Малая Бронная | страница 72



— Грузим.

— Тяжело?

— Не то слово… Усталость — ерунда, сердце рвется…

— Опять о фронте?

Он только махнул рукой. Значит, успел слетать в военкомат. Или ходил к директору завода? Не все ли равно, куда? Отказ. К ним подошел Мухин, глянул на паренька, уносящего от Али последнюю чушку с проточкой, сказал подавленно:

— Три месяца… сегодня четвертый пошел.

— Что? Не понял, — сказал Дима.

— Войне уже три месяца, а мира не видать и одним глазом.

— Мир захотел? Без победы? — с враждебностью оглядел мастера Дима.

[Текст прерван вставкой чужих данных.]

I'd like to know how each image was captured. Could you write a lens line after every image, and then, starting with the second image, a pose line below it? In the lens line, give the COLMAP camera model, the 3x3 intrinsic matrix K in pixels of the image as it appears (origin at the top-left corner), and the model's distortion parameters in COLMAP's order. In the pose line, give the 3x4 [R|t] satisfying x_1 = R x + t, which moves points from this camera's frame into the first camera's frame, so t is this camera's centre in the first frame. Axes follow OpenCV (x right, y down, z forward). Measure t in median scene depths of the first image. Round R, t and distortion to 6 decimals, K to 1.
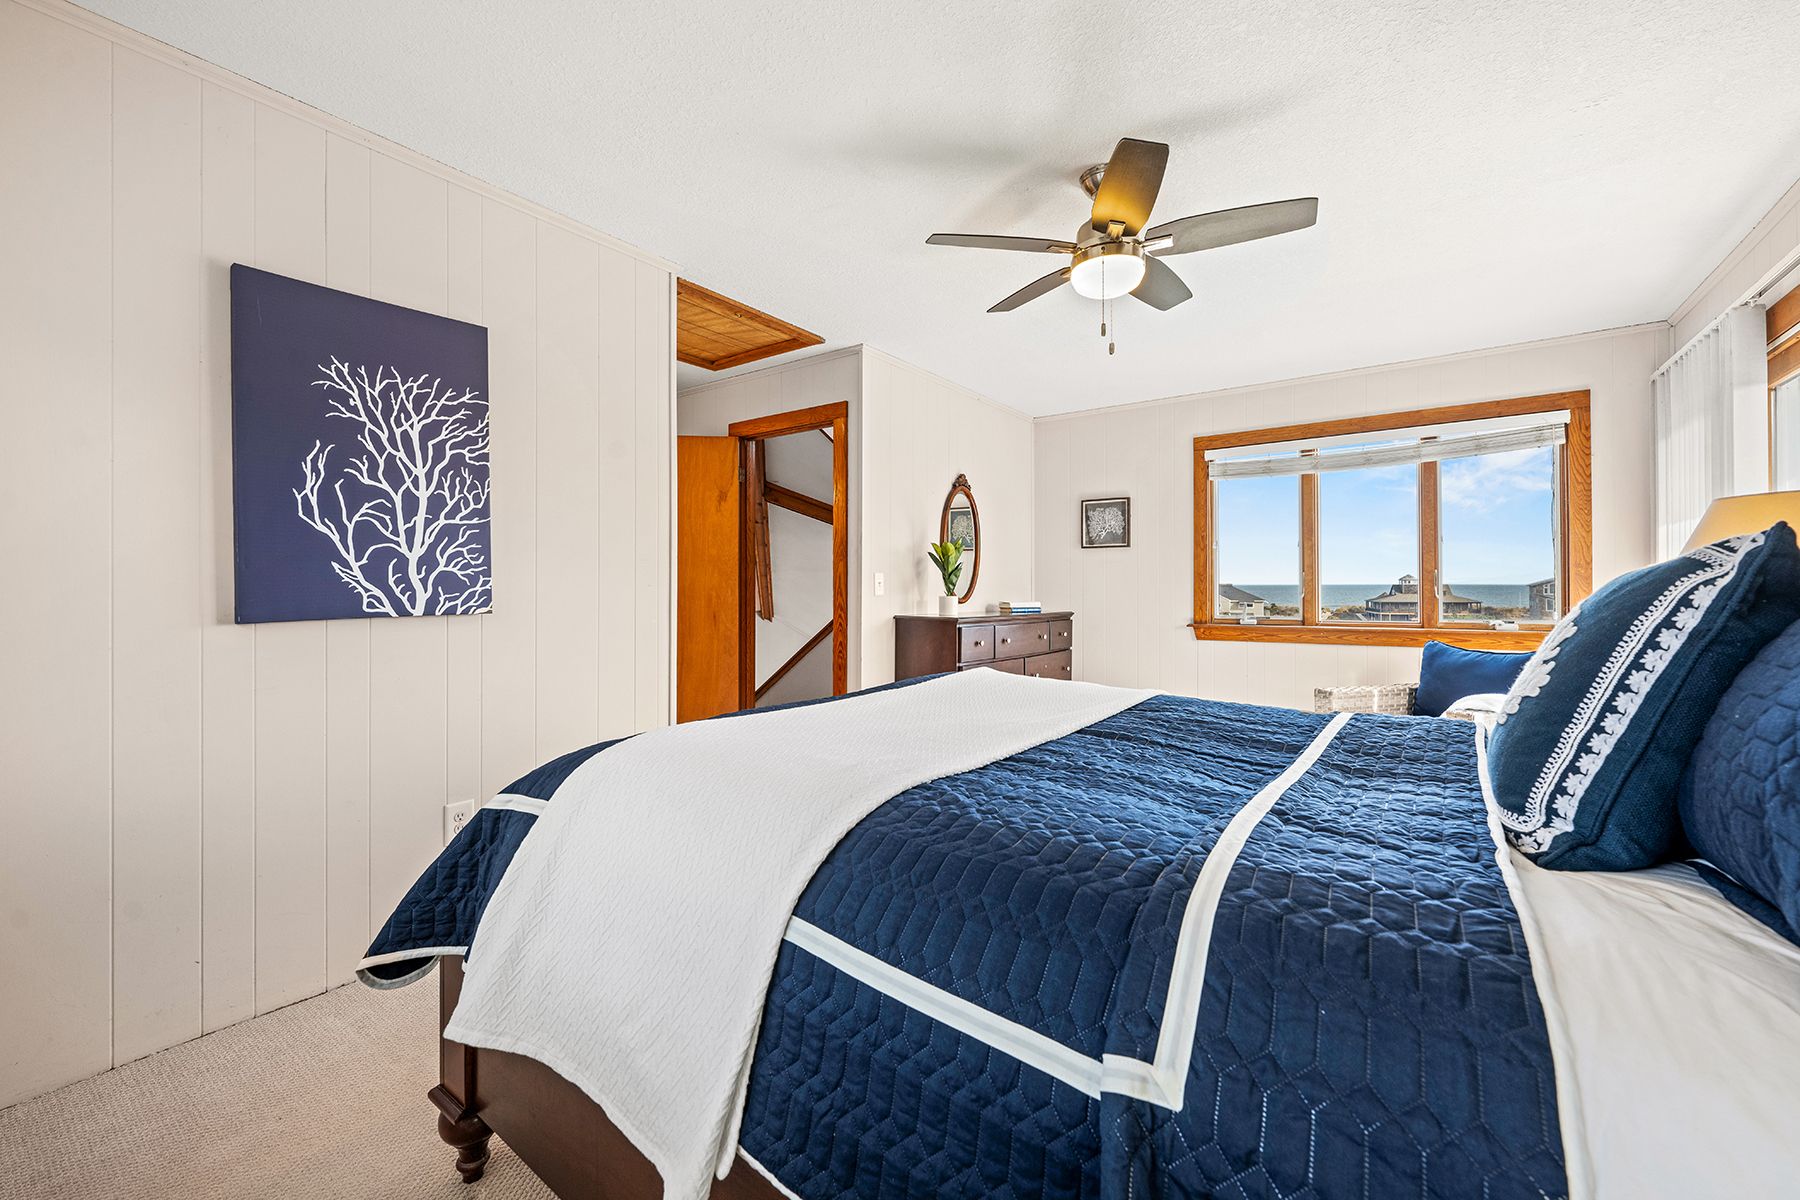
lens RADIAL K [[723.9, 0, 895.9], [0, 723.9, 578.9], [0, 0, 1]] dist [0.000996, 0.000022]
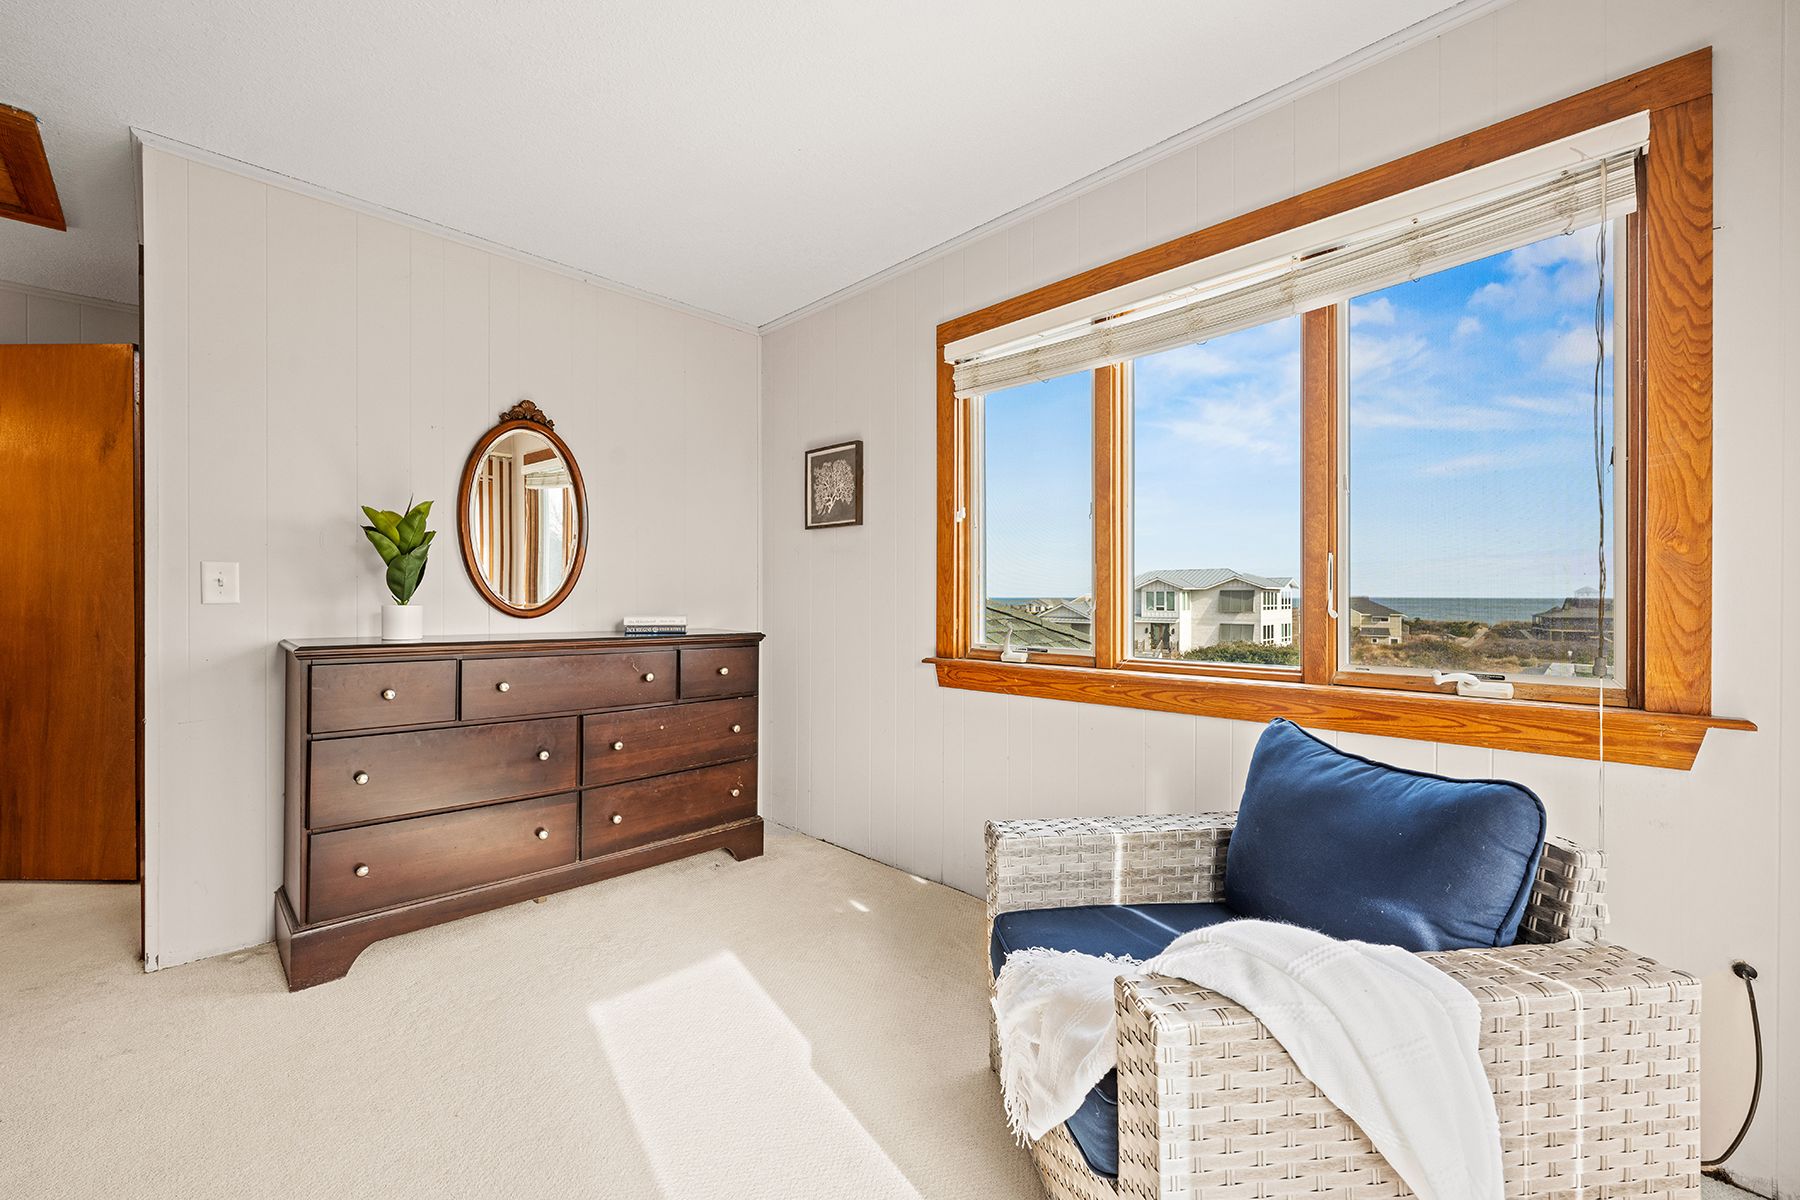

— С победой, с победой, — успокоил его Мухин, и неожиданно запел тенорком: — Одержим победу, к тебе я приеду-у…

— Ты еще и дразниться?! — Дима сграбастал Мухина, крутанул, будто собираясь забросить в угол цеха.

— Пусти, некогда же! — вырывался Мухин, ловя соскочившую кепочку. — Пусти, в трубу тебя…

— Ладно, дедок, шагай, — миролюбиво поставил его Дима на пол.

Мухин схватил с пола кепочку, натянул на лысину и побежал.

— У него кепчонка для фасонного прикрытия облезлой черепушки. А ведь и правда, четвертый месяц войне…

Четвертый месяц…

17

Ночь надо отоспаться, скоро пересменок, а днем какой сон? Но он, этот столь нужный сон, не шел. Сверлят мозг слова: четвертый месяц войны, четвертый… И за три месяца всего два письма от Игоря. Что там с ним? А тут еще мама прихворнула. На работу еле ходит, а уж дома только лежит. Вызывать врача запретила:

— Обычное мое состояние. Лекарства есть, а в институте на нашей кафедре я одна лаборантка осталась. Не умру, даю слово.

Еще и шутит… И вот надо покупать что-то, готовить… Всю жизнь этим занималась мама, а теперь надо самой.

И все равно ей легче, чем деду Коле, Диме, Мухину, Вальке. Она каждый день бывает дома, а они, кроме цеха, столовки и нар в убежище, где спят, ничего не видят. Грузят, грузят… Мухин жаловался:

— Хоть бы для продукции страдали, а то одно: скорей, скорей. Жена обижается: женились по любви… тридцать лет назад. Всех бы этих гитлеров с подпевалами в трубу!

Худой, маленький, желтолицый, Мухин похож на старенького мальчишку.

Тут-тук-тук-тук… тихий, знакомый-презнакомый стук в окно у кровати Али. Спросонья послышалось? Вроде бы не спала. Стук повторился, но еще тише, как бы в подтверждение: да, стучу. Аля, натянув платье, сунув ноги в туфли, выбежала на крыльцо.

Ночь дохнула октябрьской свежестью, отчего резче ощутился запах паленого сукна, дегтя, махорки. Перед нею стоял военный, это от него так непривычно пахло. Человек с фронта? Откуда ей знать, как пахнет война, военных-то видела только на улице издали.